EDUARDO RIBEIRO CAPOBIANCO

Fraudes e corrupção nos fornecimentos ao Estado não são uma novidade. O combate à corrupção, no entanto, vem crescendo. É o que sinalizam as punições aplicadas ao ex-presidente da Coréia Chun Doo Hwan (condenado à morte) e ao seu sucessor, Roh Tae-woo (condenado à prisão).
O combate à corrupção vem aumentando não só por ser um imperativo ético. É que a corrupção desvia os recursos públicos para fins privados, impede o funcionamento da economia de mercado e inviabiliza o combate à miséria.
Constatei esse crescimento ao participar recentemente de um seminário internacional de combate à corrupção, realizado em Lima, Peru, pela Fundação Konrad Adenauer e pela Transparência Internacional.
Fui convidado como um dos três representantes do Brasil, devido ao trabalho desenvolvido pelo SindusCon-SP em favor da promulgação, implementação e defesa da Lei 8.666/93 (Lei de Licitações), que contribuiu para diminuir consideravelmente a ocorrência de corrupção nesse setor.
Em Lima, analisei a necessidade do combate à corrupção sob a ótica empresarial. O empresário toma decisões olhando o retorno financeiro. Assim, se quisermos banir a corrupção, é preciso fazer dela um investimento sem retorno.
Em outras palavras: estabelecer regras para as licitações públicas de modo que qualquer tentativa de corrupção não influencie o resultado delas.
Para tanto, basta cercear ao máximo o subjetivismo dos administradores públicos nas licitações. Assim, não adiantará corromper um funcionário do Estado, pois este terá perdido o poder de dirigir uma licitação em favor desta ou daquela empresa.
Isso se consegue com uma lei que submeta esses administradores a regras rígidas. A lei deve proibi-los de restringir o número dos participantes de uma licitação. Deve impedi-los de determinar o vencedor de uma concorrência por critérios subjetivos. E de pagar as faturas só a quem lhes der propina.

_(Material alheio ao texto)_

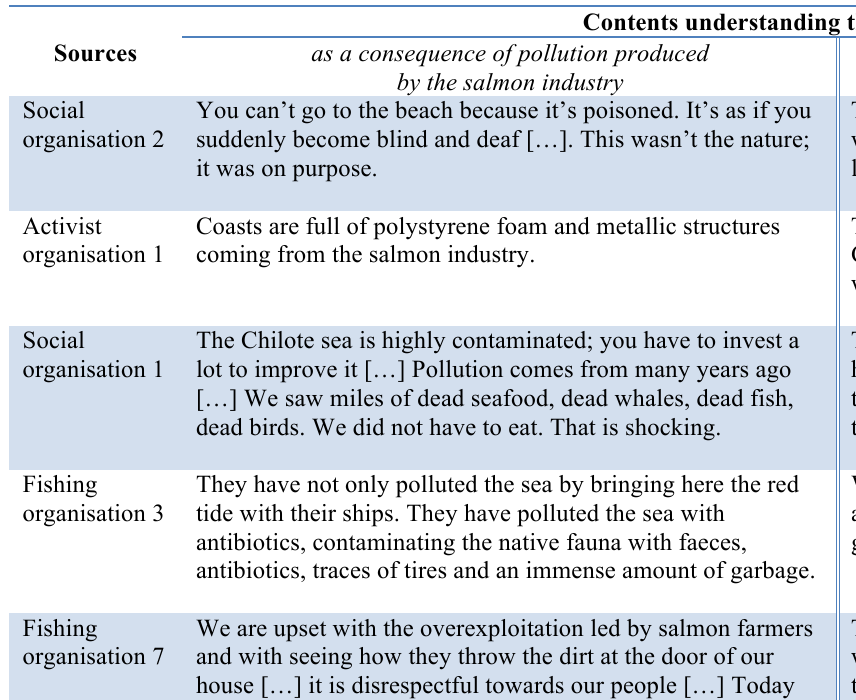
Table A2.1 Controversial sentences from in-depth interviews on the topic ‘poisoning of waters’ (including selected material from key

Esse é o mérito da Lei 8.666. Ela prescreve de forma simplificada como devem ser elaboradas as licitações e seus editais. Veda a exigência de atestados de experiência prévia para habilitar apenas determinadas empresas em detrimento do mercado. Obriga o administrador público a contratar o fornecedor que oferte o menor preço. Castiga duramente as empresas que não cumprirem os contratos. Pune severamente condutas irregulares de empresas e funcionários públicos. Estabelece que os pagamentos devem ser feitos rigorosamente dentro de ordem cronológica, a fim de evitar o estabelecimento de "pedágios" com fins escusos. E abre a possibilidade de recurso aos que se sentirem prejudicados por atos arbitrários da administração.

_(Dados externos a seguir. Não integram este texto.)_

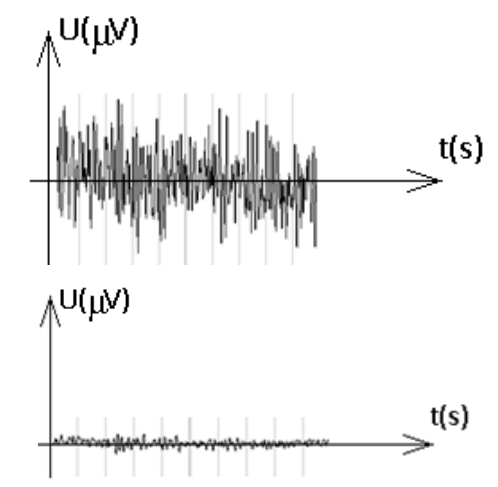
Fig 4 . Eyes blinking. Top – original, bottom – corrected.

Nos casos de corrupção, mais vale prevenir que remediar. É mais factível cortar o mal pela raiz cerceando o poder discricionário dos administradores públicos do que identificar corruptores posteriormente, puni-los e condená-los a ressarcir o Estado - o que tem sido extremamente difícil de acontecer aqui.
Ao final do seminário, os participantes decidiram recomendar aos países latino-americanos e do Caribe os princípios e as práticas da lei brasileira. O SindusCon-SP ficou encarregado de escrever o capítulo sobre licitações públicas do manual anticorrupção que conterá os resultados do encontro.
Infelizmente, hoje a nota destoante parte do Ministério da Administração Federal e Reforma do Estado. A pretexto de modernizar o Estado e tornar mais rápidas as licitações públicas, o ministério pretende devolver aos administradores públicos amplos poderes nos processos de licitação, desconsiderando que vivemos numa sociedade subdesenvolvida institucionalmente, patrimonialista, clientelista e fisiológica, em que a corrupção é estrutural e endêmica, permeando grande parte da vida pública e privada.
Se esse retrocesso ocorrer, os administradores públicos voltarão a ter poder na condução das concorrências. As portas que têm impedido a corrupção serão reabertas, com todas as consequências conhecidas da sociedade: superfaturamento, "caixinhas" eleitorais, obras paralisadas, manipulação dos orçamentos públicos e agravamento da miséria.
Que o bom senso prevaleça. Que o governo reveja sua posição ou exponha suas propostas a um amplo debate com a sociedade.